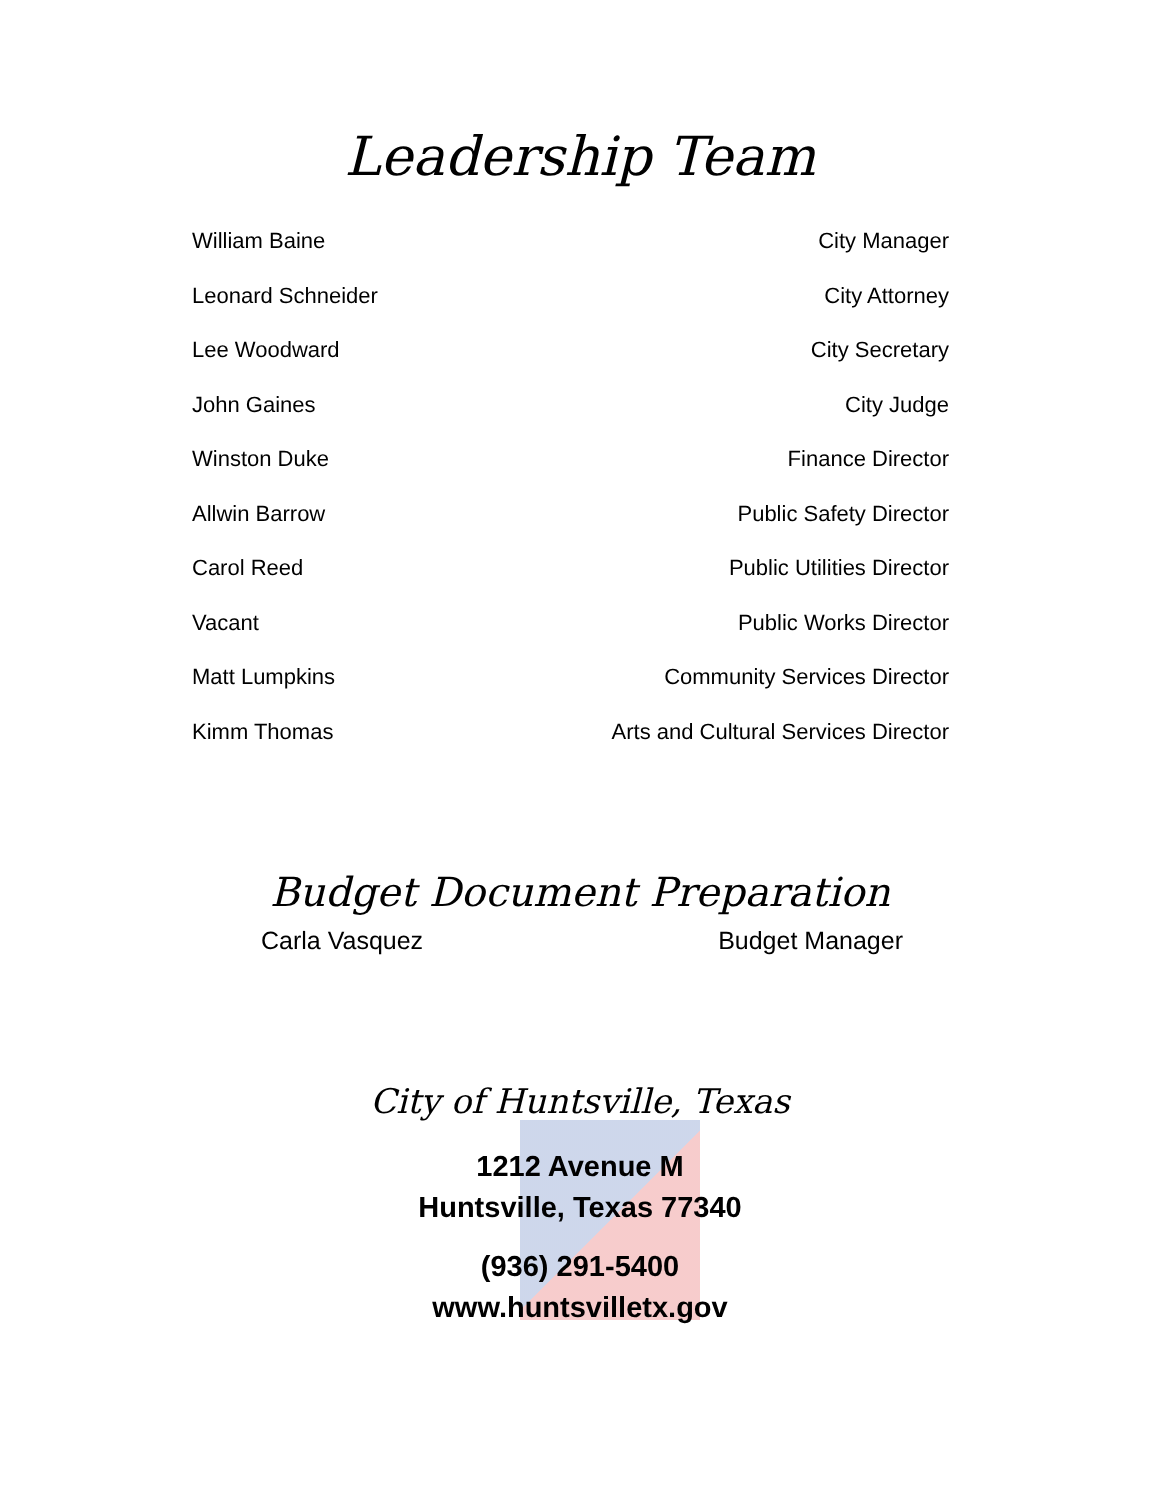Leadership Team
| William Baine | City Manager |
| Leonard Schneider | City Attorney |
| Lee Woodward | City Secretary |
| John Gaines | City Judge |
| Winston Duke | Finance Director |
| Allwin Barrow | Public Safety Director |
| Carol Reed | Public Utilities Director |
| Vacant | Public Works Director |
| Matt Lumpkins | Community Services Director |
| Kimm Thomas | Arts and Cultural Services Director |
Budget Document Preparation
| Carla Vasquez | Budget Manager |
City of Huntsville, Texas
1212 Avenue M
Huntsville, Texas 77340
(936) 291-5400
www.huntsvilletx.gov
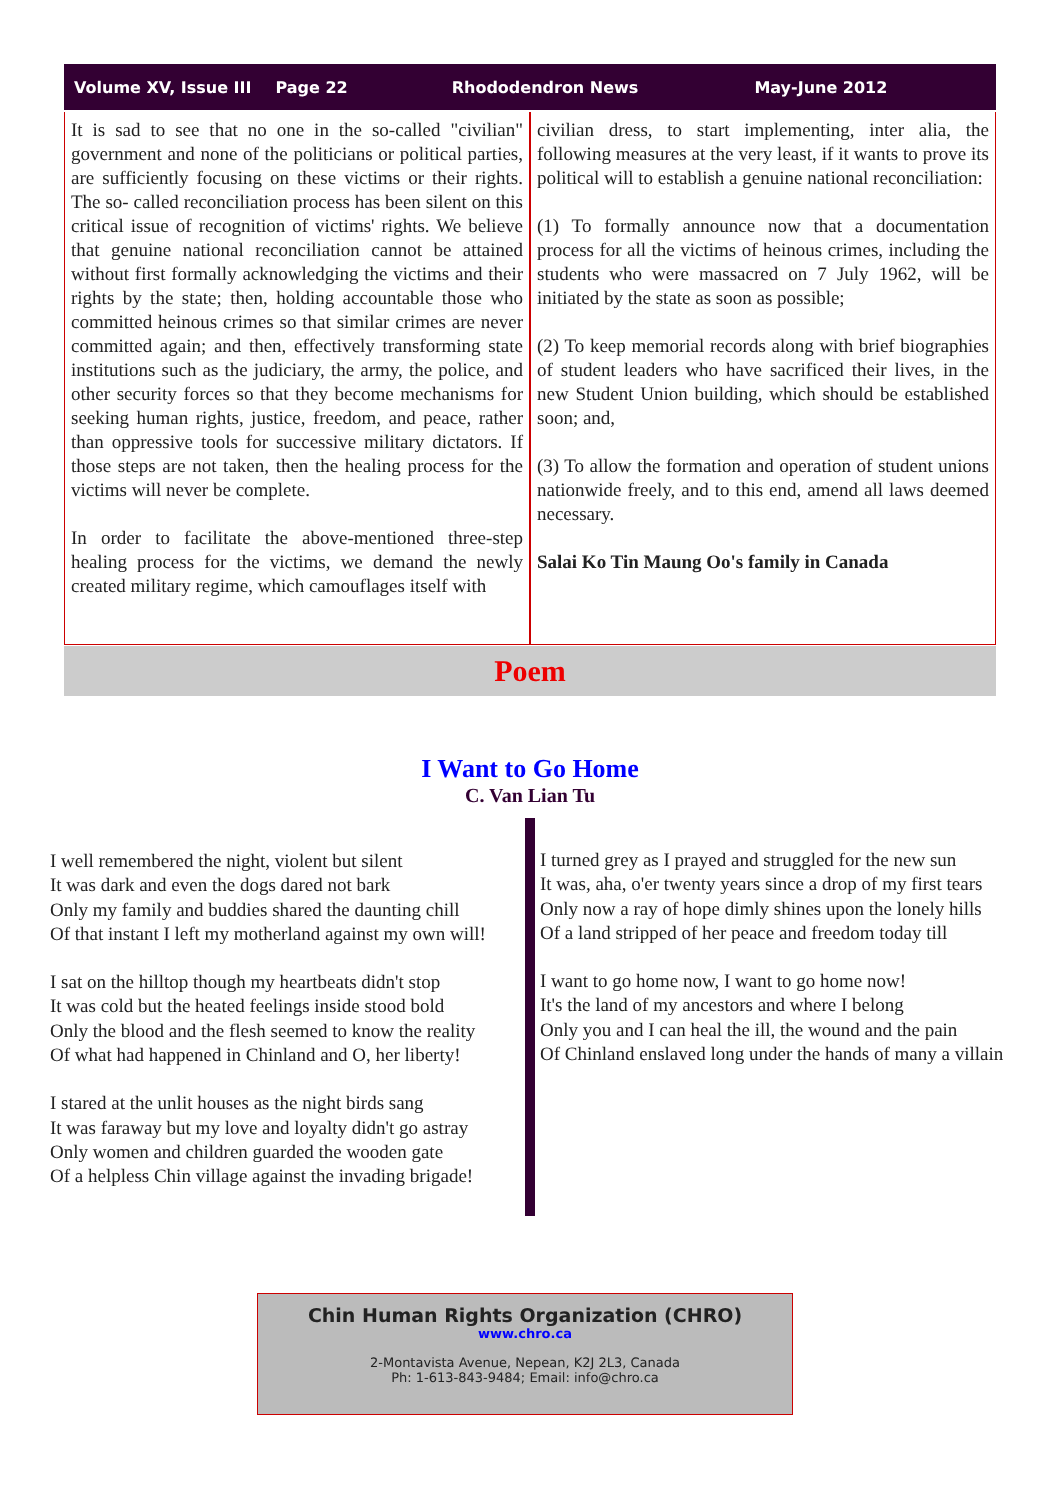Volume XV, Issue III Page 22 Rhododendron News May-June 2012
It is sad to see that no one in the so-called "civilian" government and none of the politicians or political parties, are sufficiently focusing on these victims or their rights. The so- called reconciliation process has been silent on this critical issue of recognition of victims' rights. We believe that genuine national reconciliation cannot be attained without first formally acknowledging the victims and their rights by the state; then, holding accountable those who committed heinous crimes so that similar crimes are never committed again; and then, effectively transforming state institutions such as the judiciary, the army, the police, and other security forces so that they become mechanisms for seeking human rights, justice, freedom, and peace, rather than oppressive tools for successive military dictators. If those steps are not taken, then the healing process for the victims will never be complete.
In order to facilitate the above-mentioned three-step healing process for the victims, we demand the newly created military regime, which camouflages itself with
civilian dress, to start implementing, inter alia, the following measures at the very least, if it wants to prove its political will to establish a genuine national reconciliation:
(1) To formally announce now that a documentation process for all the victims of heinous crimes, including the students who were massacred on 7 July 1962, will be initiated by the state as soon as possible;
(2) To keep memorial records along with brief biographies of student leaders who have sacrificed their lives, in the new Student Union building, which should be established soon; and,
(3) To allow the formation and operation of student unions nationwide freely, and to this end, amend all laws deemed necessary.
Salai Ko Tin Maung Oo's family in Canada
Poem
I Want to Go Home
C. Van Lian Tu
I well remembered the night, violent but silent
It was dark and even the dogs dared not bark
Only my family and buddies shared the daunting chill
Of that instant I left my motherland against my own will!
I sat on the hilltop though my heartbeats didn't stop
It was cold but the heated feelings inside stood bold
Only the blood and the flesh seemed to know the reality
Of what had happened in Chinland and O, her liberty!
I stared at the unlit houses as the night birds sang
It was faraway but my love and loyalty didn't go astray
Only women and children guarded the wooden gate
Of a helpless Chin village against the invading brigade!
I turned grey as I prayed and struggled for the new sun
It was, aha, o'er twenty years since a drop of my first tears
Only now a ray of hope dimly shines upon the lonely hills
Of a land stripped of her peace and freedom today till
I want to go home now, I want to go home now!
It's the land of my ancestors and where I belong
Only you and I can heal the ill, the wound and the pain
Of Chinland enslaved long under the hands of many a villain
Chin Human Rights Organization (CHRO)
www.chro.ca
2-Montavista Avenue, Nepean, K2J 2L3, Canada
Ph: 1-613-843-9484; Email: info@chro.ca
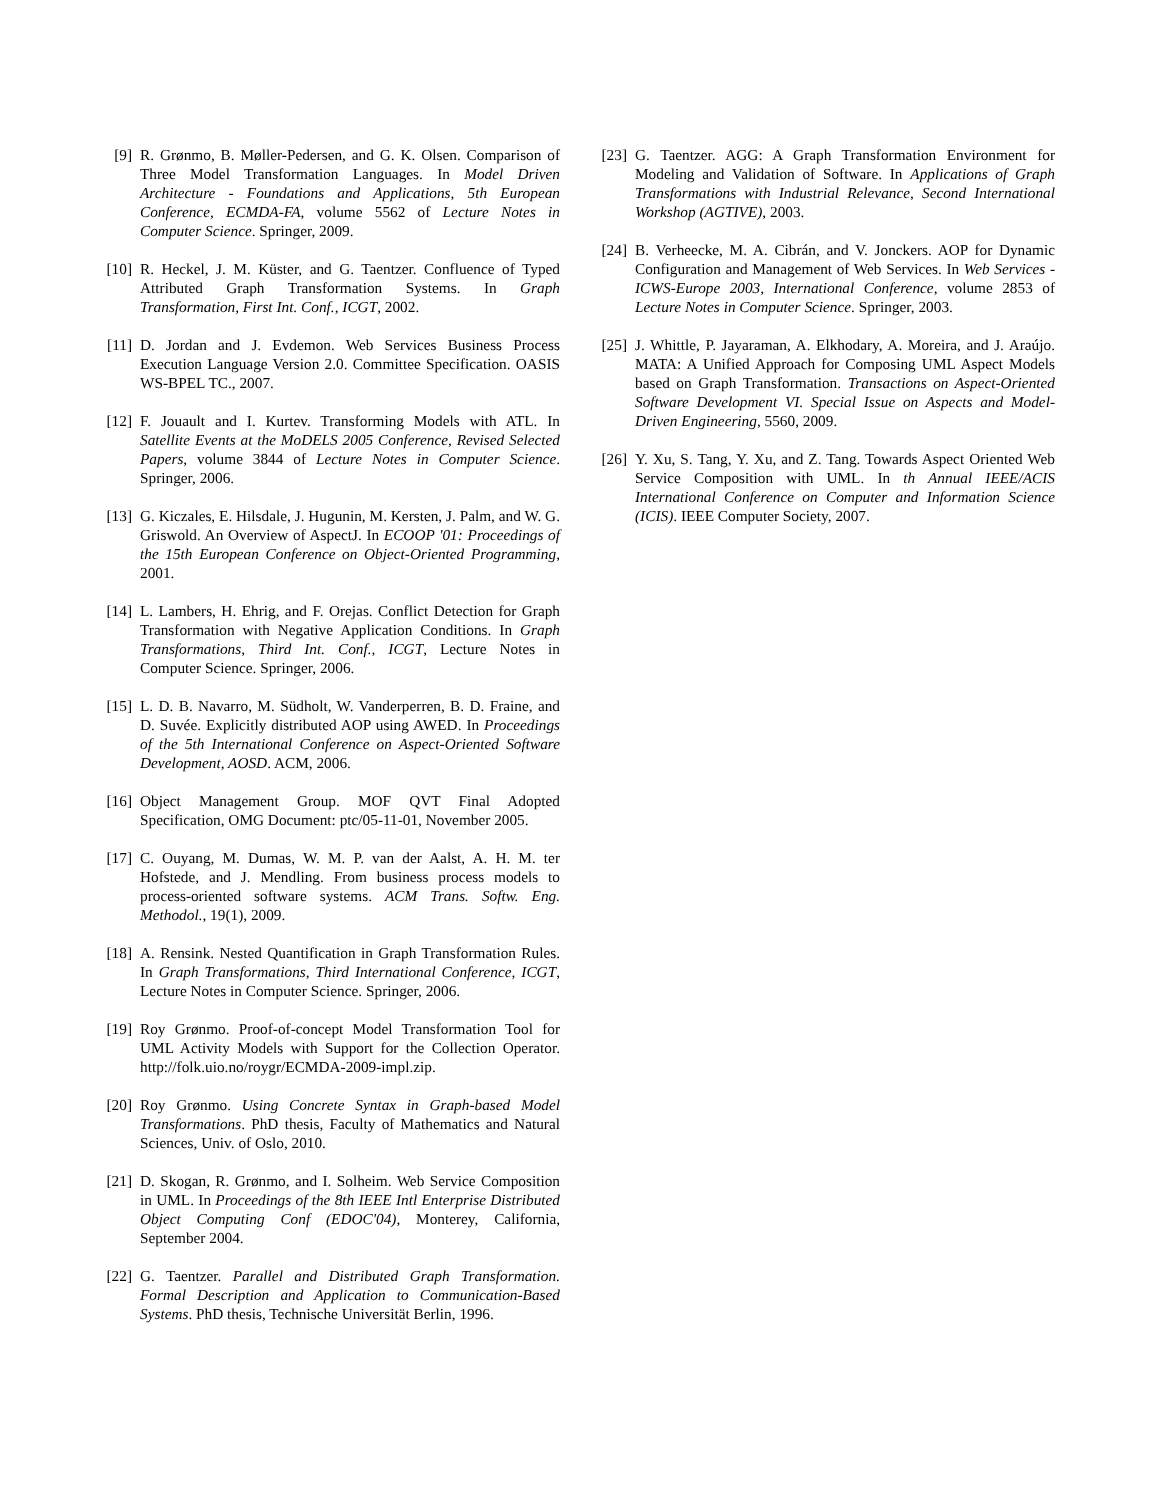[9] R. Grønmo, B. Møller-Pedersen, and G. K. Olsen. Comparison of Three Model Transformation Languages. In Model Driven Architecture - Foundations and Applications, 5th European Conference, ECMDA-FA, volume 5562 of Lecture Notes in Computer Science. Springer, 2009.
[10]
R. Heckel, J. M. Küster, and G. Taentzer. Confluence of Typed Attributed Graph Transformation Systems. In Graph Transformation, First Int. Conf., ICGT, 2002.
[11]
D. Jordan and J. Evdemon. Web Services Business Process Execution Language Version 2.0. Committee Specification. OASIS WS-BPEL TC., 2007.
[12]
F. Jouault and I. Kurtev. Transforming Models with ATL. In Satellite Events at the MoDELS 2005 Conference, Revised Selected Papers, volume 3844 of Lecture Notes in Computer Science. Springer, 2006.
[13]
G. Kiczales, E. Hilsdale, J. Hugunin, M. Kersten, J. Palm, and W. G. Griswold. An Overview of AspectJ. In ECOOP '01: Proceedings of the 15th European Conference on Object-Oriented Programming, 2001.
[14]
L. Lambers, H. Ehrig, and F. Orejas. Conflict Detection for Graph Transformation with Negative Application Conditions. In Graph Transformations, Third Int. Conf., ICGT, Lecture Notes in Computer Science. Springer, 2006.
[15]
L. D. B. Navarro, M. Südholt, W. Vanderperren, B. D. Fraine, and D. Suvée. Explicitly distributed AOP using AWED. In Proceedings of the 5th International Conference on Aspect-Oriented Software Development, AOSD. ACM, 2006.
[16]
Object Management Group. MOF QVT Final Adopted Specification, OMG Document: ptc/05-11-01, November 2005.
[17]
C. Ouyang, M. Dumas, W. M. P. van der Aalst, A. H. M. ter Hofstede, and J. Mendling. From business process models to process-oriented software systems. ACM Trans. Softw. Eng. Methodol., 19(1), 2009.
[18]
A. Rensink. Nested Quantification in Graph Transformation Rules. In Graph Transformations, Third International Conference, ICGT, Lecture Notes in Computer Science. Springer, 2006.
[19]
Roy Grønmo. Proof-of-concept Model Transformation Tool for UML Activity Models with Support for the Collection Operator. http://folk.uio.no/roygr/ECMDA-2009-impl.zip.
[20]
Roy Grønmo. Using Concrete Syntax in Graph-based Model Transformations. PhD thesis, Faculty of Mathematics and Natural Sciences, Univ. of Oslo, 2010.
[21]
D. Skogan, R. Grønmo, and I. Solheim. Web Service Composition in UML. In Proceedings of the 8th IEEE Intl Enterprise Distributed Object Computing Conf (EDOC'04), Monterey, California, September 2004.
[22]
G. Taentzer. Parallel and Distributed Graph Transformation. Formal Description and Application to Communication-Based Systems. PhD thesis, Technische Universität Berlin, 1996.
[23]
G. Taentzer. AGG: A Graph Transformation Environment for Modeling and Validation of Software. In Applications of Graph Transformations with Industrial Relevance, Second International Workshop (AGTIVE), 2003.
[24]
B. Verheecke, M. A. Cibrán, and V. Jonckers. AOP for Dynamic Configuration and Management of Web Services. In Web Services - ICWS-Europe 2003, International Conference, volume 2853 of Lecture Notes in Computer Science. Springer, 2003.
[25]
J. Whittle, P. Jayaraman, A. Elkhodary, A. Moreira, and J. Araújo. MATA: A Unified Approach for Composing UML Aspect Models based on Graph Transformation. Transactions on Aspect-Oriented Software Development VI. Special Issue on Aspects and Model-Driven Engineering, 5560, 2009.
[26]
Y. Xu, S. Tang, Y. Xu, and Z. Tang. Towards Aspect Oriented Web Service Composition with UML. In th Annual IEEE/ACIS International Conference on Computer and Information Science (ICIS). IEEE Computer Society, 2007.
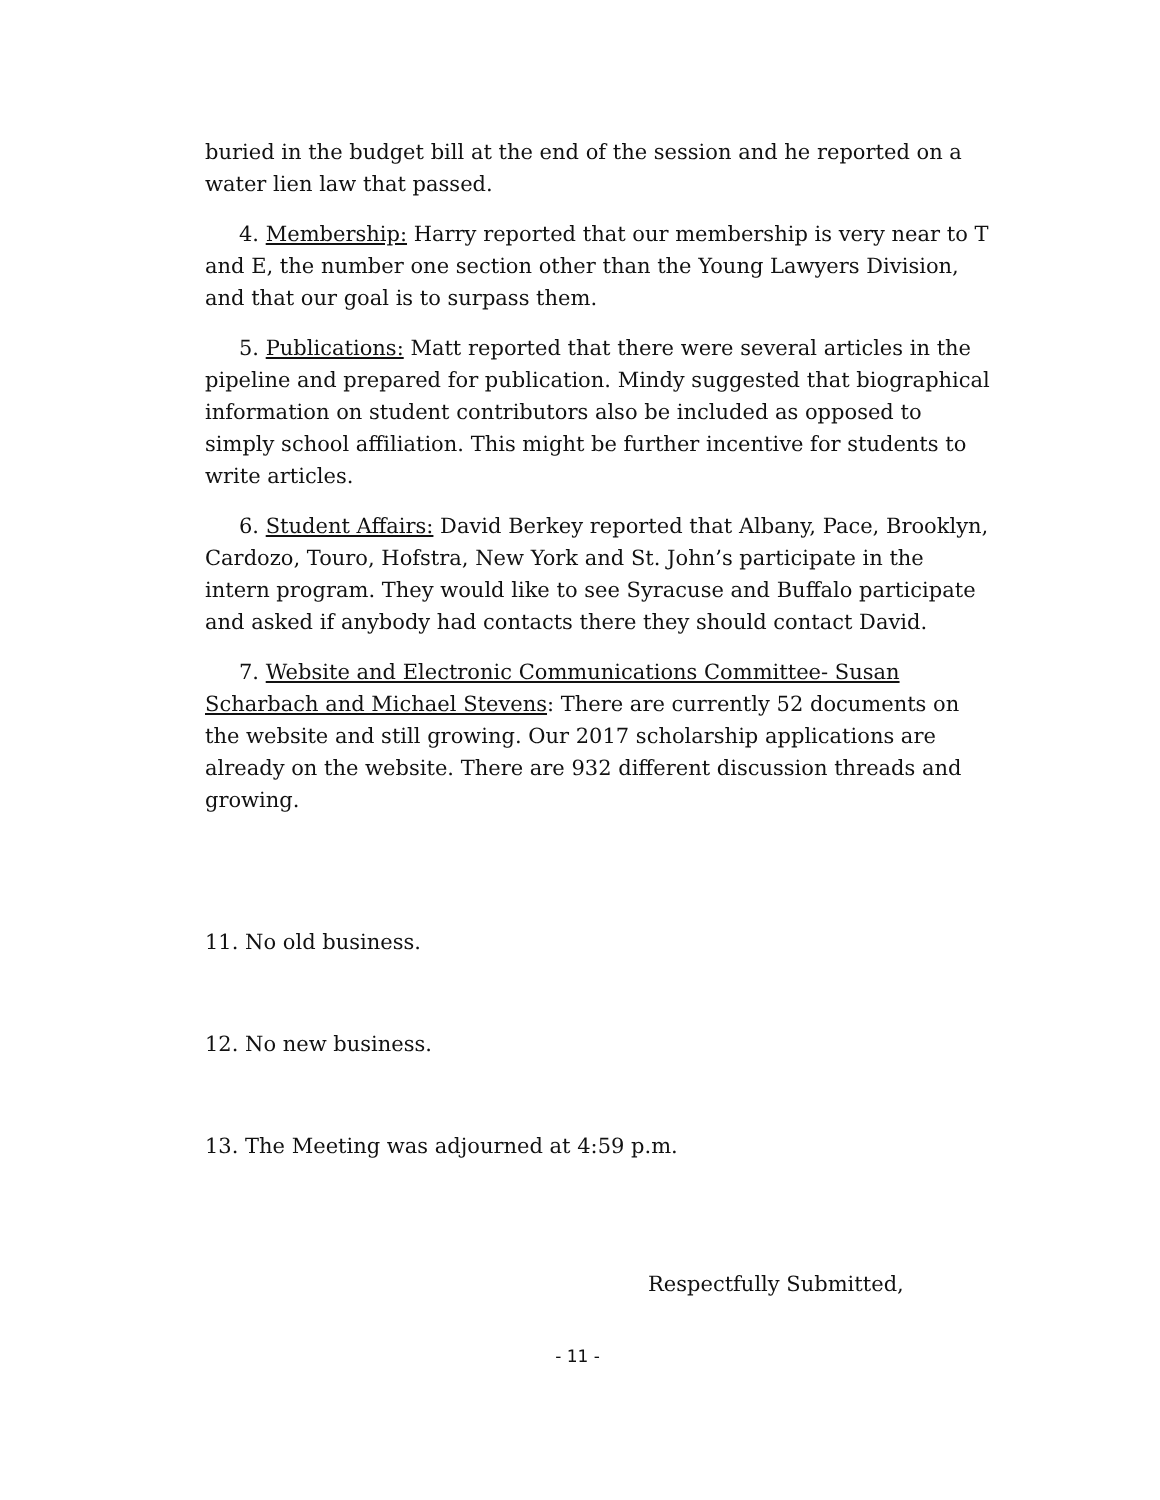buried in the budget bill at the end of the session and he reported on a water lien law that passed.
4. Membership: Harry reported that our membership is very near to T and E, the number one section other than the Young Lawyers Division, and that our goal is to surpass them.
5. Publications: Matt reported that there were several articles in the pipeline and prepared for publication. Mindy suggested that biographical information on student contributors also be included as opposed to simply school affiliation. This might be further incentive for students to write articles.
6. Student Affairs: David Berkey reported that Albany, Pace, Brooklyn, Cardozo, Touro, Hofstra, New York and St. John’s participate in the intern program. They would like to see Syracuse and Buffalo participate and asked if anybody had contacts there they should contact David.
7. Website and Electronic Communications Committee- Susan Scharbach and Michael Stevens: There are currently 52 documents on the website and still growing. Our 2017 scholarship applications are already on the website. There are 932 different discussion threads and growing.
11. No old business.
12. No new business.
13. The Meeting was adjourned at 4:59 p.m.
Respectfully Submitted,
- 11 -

- _Work to be completed_: Retype word for word everything in the listing above from the line that holds "civilian dress, to" down to the line that holds "(1) To formally". Keep both end lines and leave out the rest.

- _Written response_:
civilian dress, to start implementing, inter alia, the following measures at the very least, if it wants to prove its political will to establish a genuine national reconciliation:
(1) To formally announce now that a documentation process for all the victims of heinous crimes, including the students who were massacred on 7 July 1962, will be initiated by the state as soon as possible;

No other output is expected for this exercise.